As the realization settled in this week at this conference, I nearly cried. For nearly two years since I went public with my adoption journey, I’ve struggled to name these little cuts I’ve felt at least once a week. I’ve been shocked by how deeply they hurt, how irritating they are, how they offer unspoken commentary about me, my life, my Hope, Hope’s life and our family. I realized how some of these things unintentionally sought to invalidate our family, to invalidate my role as a parent and Hope’s role as my daughter, to invalidate Hope’s humanity by likening her to a pet of sorts and her unworthiness of a family compared to “truly suffering” international kids. And these microaggressions are piled on to the ones I already experience as a Black woman. The cumulative impact is exhausting.
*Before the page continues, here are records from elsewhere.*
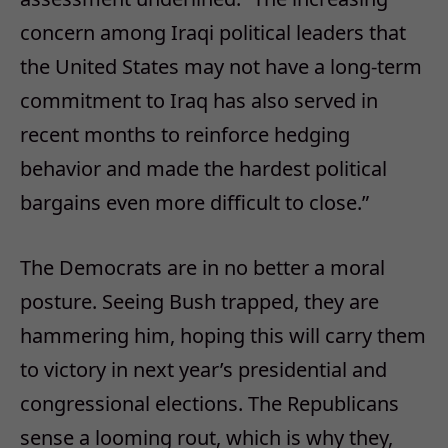
concern among Iraqi political leaders that
the United States may not have a long-term
commitment to Iraq has also served in
recent months to reinforce hedging
behavior and made the hardest political
bargains even more difficult to close.”
The Democrats are in no better a moral
posture. Seeing Bush trapped, they are
hammering him, hoping this will carry them
to victory in next year’s presidential and
congressional elections. The Republicans
sense a looming rout, which is why they,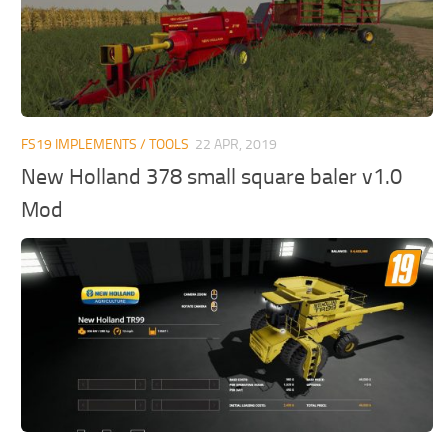
FS19 IMPLEMENTS / TOOLS
22 APR, 2019
New Holland 378 small square baler v1.0
Mod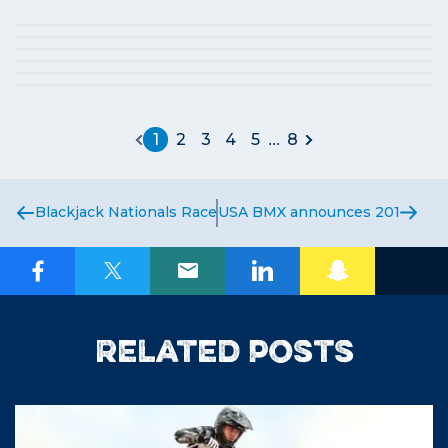
1
2
3
4
5
8
...
Blackjack Nationals Race Report
USA BMX announces 2016 Natio
Related posts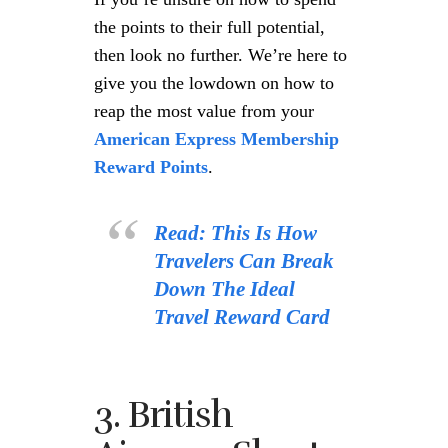
the points to their full potential,
then look no further. We’re here to
give you the lowdown on how to
reap the most value from your
American Express Membership
Reward Points
.
Read: This Is How
Travelers Can Break
Down The Ideal
Travel Reward Card
3. British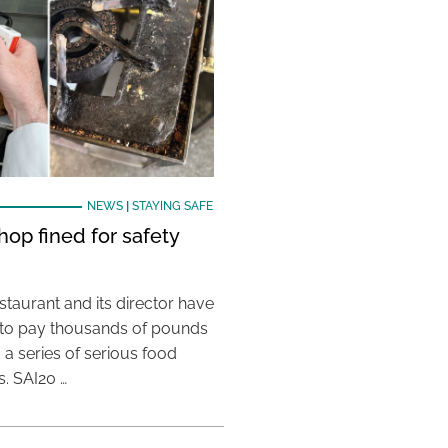
NEWS
|
STAYING SAFE
hop fined for safety
taurant and its director have
to pay thousands of pounds
g a series of serious food
s. SAI20 …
And I can only imagine what microaggressions look and feel like for transracial adoptive families, birth or first families or for adoptees. Heck, during the height of the #flipthescript hashtag last fall, we saw adoptees labeled as ungrateful, inappropriately angry, aggressive, and one of the most egregious name-calling from a fellow blogger—adoption warmongers. #gtfohwtbs All because adoptees claimed their agency and their voice to speak about their lived experiences. Over and over again, we saw people marginalize and/or dismiss the authenticity and integrity of the adoptee voice. It’s shameful.
And *that* happened within the adoptive community!
External to the adoption community, I’ve seen us reduced to a bunch of Jesus-freaks…among other stereotypes and tropes. It all makes me feel so….icky. It’s sad. It’s also bull-dookey. I mean, personally J-man is totally my homeboy, but there’s a LOT of diversity in this community, just like every other.
It’s sad to realize that somehow I tripped into being another kind of minority (because being a Black woman wasn’t cool but burdensome enough) experiencing marginalization with an intriguing side of hero-worship. Because, you know, we adoptive parents are special folks (a model minority) because we are saving children from fates worse than death.
And sure we are giving kids homes, but really, we just want to create and expand our families through a non-normative path.
Are we really that different? In the grand scheme of things, no. We may embrace this adoptive identity, but it doesn’t mean that the microaggressions don’t get to us, that they don’t frustrate us, that they don’t somehow invalidate us as parents or as kids. We want to be seen, we want to live, we want to raise our kids and we’d prefer to be in supportive, inclusive environments where people don’t say dumb ish about adoption or anything else, for that matter.
Really it’s that simple…I tell students, faculty and administrators this all the time, don’t say or do dumb ish that might hurt people and make you look like an arse.
Don’t do or say dumb ish.
So, I’m not sure if I’ll ever publish another list of dumb ish not to say to adoptive parents, but I might write some more about the intersectionality of adoption with our other identities, and how discrimination and oppression affects us, or rather me, especially, as a single woman of color parenting an older Black adoptive child, since that’s my own story and the one I’m best equipped to tell. In any case, let’s just try to be kind and sensitive to one another and the families we’ve created, any way we’ve created them.